Early to rise
Charleston residents are usually asleep or at least winding down and on their way to bed at 2:30 in the morning, but at this hour, Patricia Craig’s day is just getting started.
The life-long Charleston resident and owner of the South Side Cafe on Jackson Avenue, wakes up each day at 2:30 a.m. so she can be ready to open at 5 a.m.
“I usually bake the biscuits, make the gravy,” Craig said. “I get the doughnuts out, and they have to be baked and iced.
“And anything else that has to be made for the day. If we have pies that need to be made, or chili, or just whatever needs to be done.”
By 2 p.m. weekdays or 1 p.m. on Saturdays, she is set to close up.
But the 54-year-old Craig is no stranger to these unique hours. She’s been maintaining them since she was in high school, when she began working for her father at Snyder’s Restaurant and Donut Shop.
“I did part time after school … ” Craig said. “I would come in and help them make doughnuts in the back room. And then gradually I started waiting tables, and then started cooking on the grill, and got to do everything.”
Craig has been in the restaurant business ever since.
After her father’s retirement, Craig and her husband became the restaurant’s owners. However, change was waiting to come.
“We got divorced, and (Craig’s husband) took the business,” she said. “I still worked here, but it was basically his. (But) he wasn’t really a businessperson, so it didn’t go. So then I came back in and took it back over, and started this for myself.”
For roughly 10 years, Craig has been the sole owner of the doughnut shop and changed the name to South Side Cafe. While Snyder’s Donut Shop held a few different locations in Charleston since it opened in the ’60s, the South Side Cafe has remained faithful to its spot on Jackson Avenue.
“It’s just comfortable.
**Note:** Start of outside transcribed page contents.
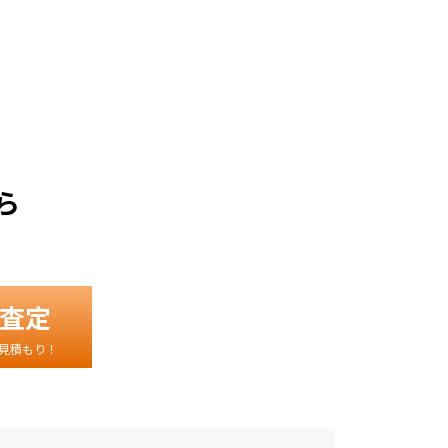
。
ら
査定
見積もり！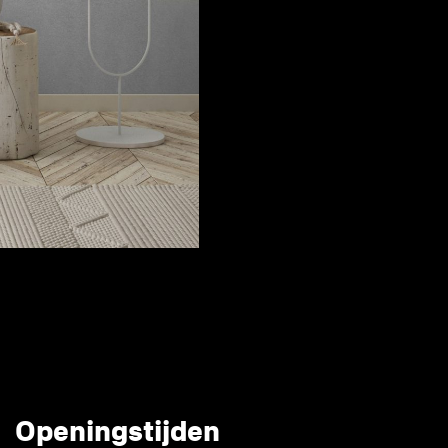
Openingstijden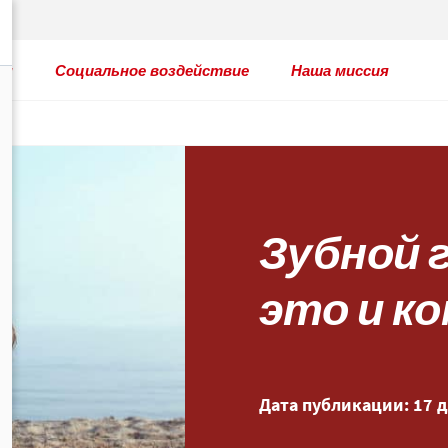
ты
Социальное воздействие
Наша миссия
Зубной 
это и к
Дата публикации: 17 д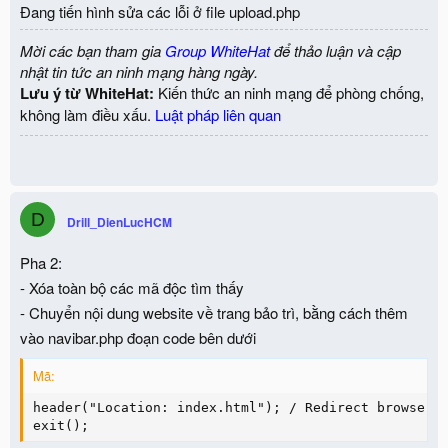
Đang tiến hình sửa các lỗi ở file upload.php
Mời các bạn tham gia
Group WhiteHat
để thảo luận và cập
nhật tin tức an ninh mạng hàng ngày.
Lưu ý từ WhiteHat:
Kiến thức an ninh mạng để phòng chống,
không làm điều xấu.
Luật pháp liên quan
D
Drill_DienLucHCM
Pha 2:
- Xóa toàn bộ các mã độc tìm thấy
- Chuyển nội dung website về trang bảo trì, bằng cách thêm
vào navibar.php đoạn code bên dưới
Mã:
header("Location: index.html"); / Redirect browser /
exit();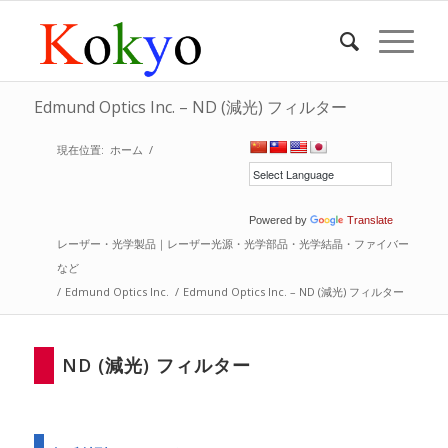
Edmund Optics Inc. – ND (減光) フィルター
現在位置:
ホーム
/
Powered by
Translate
レーザー・光学製品｜レーザー光源・光学部品・光学結晶・ファイバー
など
/
Edmund Optics Inc.
/
Edmund Optics Inc. – ND (減光) フィルター
ND (減光) フィルター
It’s just a nice, relaxing place to go,” said Kim Dalziel, who has been an on-and-off customer since 1987. “Good food, decent price, nice people.”
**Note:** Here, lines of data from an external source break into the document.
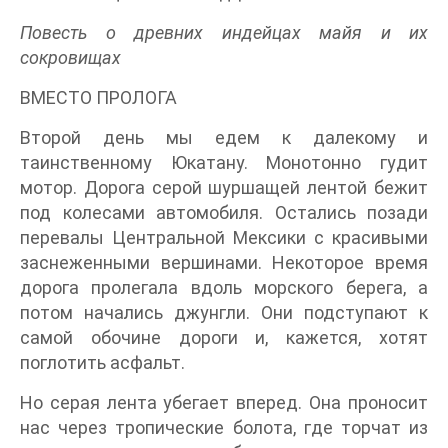
Повесть о древних индейцах майя и их
сокровищах
ВМЕСТО ПРОЛОГА
Второй день мы едем к далекому и
таинственному Юкатану. Монотонно гудит
мотор. Дорога серой шуршащей лентой бежит
под колесами автомобиля. Остались позади
перевалы Центральной Мексики с красивыми
заснеженными вершинами. Некоторое время
дорога пролегала вдоль морского берега, а
потом начались джунгли. Они подступают к
самой обочине дороги и, кажется, хотят
поглотить асфальт.
Но серая лента убегает вперед. Она проносит
нас через тропические болота, где торчат из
As for the hours, Craig is simply carrying on the family tradition.
“Basically those are the hours we’ve almost always been open,” she said. “At 5 a.m. there are several people that come in. And by 2, I’m ready to go home.”
At one point, Craig did try to alter the hours so that she could be open during the evening, but the results weren’t worth it.
“I think it’s just because everybody was used to the hours that we had,” she said.
And with the hours that it has, the South Side Cafe tends to cater to “retired farmers or retired people that come in at 5 o’clock,” Craig said. “They want their coffee, their paper and breakfast, or just to come eat with their friends.”
One such individual is James Isbell, a retired Charleston postmaster, who Craig’s family has been serving for roughly 30 years.
“I used to go to work at 6 (a.m.), and I was here every morning.” Isbell said. “And then after I retired, I just continued getting up early.”
Although the cafe does cater to the occasional group of drunken students, Twila Bridges, who is currently in her seventh year of waitressing at the cafe, said that as far as Eastern students are concerned, “99 percent of them are great.”
Just as Craig worked for her father at a young age, her daughter, 22-year-old Jamie Moffett, currently works at the cafe and has been doing so since childhood.
“I used to work here on the weekends when I was 12, helping do dishes and stuff,” Moffett said.
However, Moffett is still unsure of whether she’ll follow in her mother’s footsteps.
“I’m thinking about it, keeping it in mind,” she said.